• _Activities_
A: Write out the passage on the 48 Hour Film Project word for word, everything from "It is so important" down to "film making process.".
B: In the passage on the 48 Hour Film Project, roughly what share of teams in past years missed the deadline?

• _Given passage_
^^^^

Every single person on set is valuable; otherwise they wouldn’t be there, and everybody is working towards the common goal (a completed film!). Although there is an intrinsic hierarchy on set, the best crews are those that work well together and recognize that it is a team effort. We had everybody doubling up on roles because it was such a small team.

5.    Respect your deadlines!

48 hours seemed like a long period of time before my team and I attempted the 48 hour film project. Turns out it isn’t. We thankfully handed in our film on time, but we were told that around 15% of teams in years past miss the deadline for one reason or another. We had to be very strict with ourselves and keep moving the project along. We unfortunately ran out of time to color correct a few of the scenes, but it was important that we handed the film in on time to be considered for the prizes on offer.

It is so important to respect your deadlines because a film production has so many elements to it including post and distribution. And if you are late delivering, you are having a knock on affect for the other elements of the film making process.

 

Although it was a sleepless process, the 48 Hour Film Project was an amazing learning experience and the opportunity to create and be involved in a film from conception to completion was incredible, and raised my level of respect for all aspects of the filmmaking process. I’m very proud to announce that our Film ‘The Hotel Prestige’ is moving on to the next round of screenings! This means we’re in the running for the film Festival which is happening in New Orleans next year!

Thanks to the 48 Hour Film Project for the experience and the opportunity to challenge ourselves.

^^^^

• _Provided data_
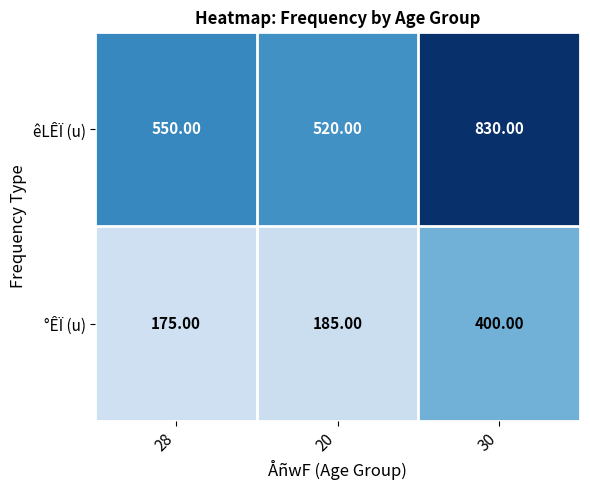

Rank the series by their maximum value, from highest to lowest.

êLÊÏ (u), °ÊÏ (u)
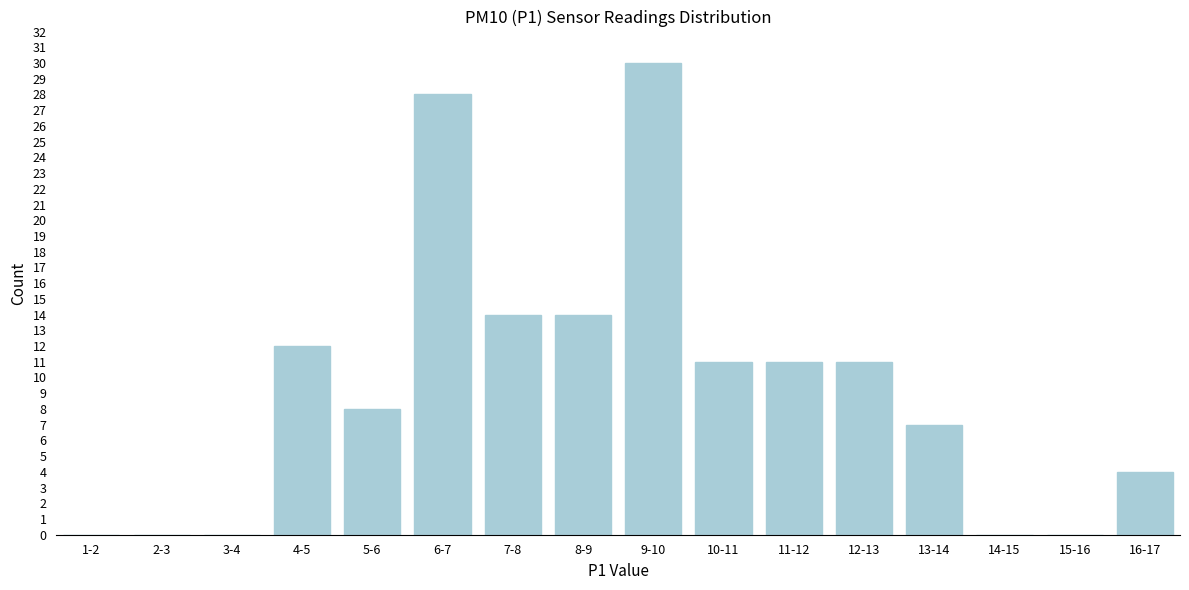

Reading right to left, transcribe all the data shown in this chart.

16-17=4	15-16=0	14-15=0	13-14=7	12-13=11	11-12=11	10-11=11	9-10=30	8-9=14	7-8=14	6-7=28	5-6=8	4-5=12	3-4=0	2-3=0	1-2=0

^^^^

• _Written responses_
A:
It is so important to respect your deadlines because a film production has so many elements to it including post and distribution. And if you are late delivering, you are having a knock on affect for the other elements of the film making process.

B: Around 15% of teams.